#### [What you will do]
A line below contains "teapot: none [687,387,810,471]", and a later one contains "pen holder: present". Repeat both, with every line between them, exactly.

#### [Pixel coordinate boxes]
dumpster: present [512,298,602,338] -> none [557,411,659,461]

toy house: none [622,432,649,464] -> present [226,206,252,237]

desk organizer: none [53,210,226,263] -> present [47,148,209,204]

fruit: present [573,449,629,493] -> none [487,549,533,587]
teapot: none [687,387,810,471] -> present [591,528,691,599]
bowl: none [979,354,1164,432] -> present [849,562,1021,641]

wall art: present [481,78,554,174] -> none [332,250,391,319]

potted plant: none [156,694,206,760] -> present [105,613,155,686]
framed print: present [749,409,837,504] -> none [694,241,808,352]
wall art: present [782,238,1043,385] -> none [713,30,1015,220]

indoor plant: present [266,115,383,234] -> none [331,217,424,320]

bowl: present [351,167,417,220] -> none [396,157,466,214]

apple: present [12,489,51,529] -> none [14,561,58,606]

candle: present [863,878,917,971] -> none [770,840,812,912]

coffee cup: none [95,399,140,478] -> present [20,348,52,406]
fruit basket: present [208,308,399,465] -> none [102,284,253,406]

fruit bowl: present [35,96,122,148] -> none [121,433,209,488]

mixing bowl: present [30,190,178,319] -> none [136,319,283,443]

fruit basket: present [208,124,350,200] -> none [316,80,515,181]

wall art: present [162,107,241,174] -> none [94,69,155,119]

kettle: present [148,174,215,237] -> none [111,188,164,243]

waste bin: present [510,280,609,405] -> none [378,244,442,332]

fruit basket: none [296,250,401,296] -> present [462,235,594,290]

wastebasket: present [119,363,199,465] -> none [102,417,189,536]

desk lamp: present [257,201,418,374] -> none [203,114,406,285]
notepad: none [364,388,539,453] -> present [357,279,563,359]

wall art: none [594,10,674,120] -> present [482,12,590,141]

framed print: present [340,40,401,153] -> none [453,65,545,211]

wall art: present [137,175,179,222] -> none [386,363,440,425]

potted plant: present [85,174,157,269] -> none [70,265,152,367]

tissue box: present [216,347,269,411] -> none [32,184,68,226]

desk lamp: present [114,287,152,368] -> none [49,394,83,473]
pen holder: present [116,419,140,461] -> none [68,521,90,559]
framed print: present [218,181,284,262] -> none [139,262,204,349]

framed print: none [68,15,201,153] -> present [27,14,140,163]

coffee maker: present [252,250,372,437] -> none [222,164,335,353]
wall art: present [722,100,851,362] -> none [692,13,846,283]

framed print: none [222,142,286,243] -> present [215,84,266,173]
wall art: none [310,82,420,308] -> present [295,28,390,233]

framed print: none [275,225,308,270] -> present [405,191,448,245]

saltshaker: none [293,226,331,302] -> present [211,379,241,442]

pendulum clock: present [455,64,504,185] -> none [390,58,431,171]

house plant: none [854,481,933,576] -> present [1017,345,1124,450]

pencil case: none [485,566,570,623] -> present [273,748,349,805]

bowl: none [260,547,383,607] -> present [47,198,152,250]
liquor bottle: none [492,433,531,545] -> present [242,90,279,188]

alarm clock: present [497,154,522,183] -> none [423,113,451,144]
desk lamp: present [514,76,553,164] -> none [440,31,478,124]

#### [Exercise answer]
teapot: none [687,387,810,471] -> present [591,528,691,599]
bowl: none [979,354,1164,432] -> present [849,562,1021,641]

wall art: present [481,78,554,174] -> none [332,250,391,319]

potted plant: none [156,694,206,760] -> present [105,613,155,686]
framed print: present [749,409,837,504] -> none [694,241,808,352]
wall art: present [782,238,1043,385] -> none [713,30,1015,220]

indoor plant: present [266,115,383,234] -> none [331,217,424,320]

bowl: present [351,167,417,220] -> none [396,157,466,214]

apple: present [12,489,51,529] -> none [14,561,58,606]

candle: present [863,878,917,971] -> none [770,840,812,912]

coffee cup: none [95,399,140,478] -> present [20,348,52,406]
fruit basket: present [208,308,399,465] -> none [102,284,253,406]

fruit bowl: present [35,96,122,148] -> none [121,433,209,488]

mixing bowl: present [30,190,178,319] -> none [136,319,283,443]

fruit basket: present [208,124,350,200] -> none [316,80,515,181]

wall art: present [162,107,241,174] -> none [94,69,155,119]

kettle: present [148,174,215,237] -> none [111,188,164,243]

waste bin: present [510,280,609,405] -> none [378,244,442,332]

fruit basket: none [296,250,401,296] -> present [462,235,594,290]

wastebasket: present [119,363,199,465] -> none [102,417,189,536]

desk lamp: present [257,201,418,374] -> none [203,114,406,285]
notepad: none [364,388,539,453] -> present [357,279,563,359]

wall art: none [594,10,674,120] -> present [482,12,590,141]

framed print: present [340,40,401,153] -> none [453,65,545,211]

wall art: present [137,175,179,222] -> none [386,363,440,425]

potted plant: present [85,174,157,269] -> none [70,265,152,367]

tissue box: present [216,347,269,411] -> none [32,184,68,226]

desk lamp: present [114,287,152,368] -> none [49,394,83,473]
pen holder: present [116,419,140,461] -> none [68,521,90,559]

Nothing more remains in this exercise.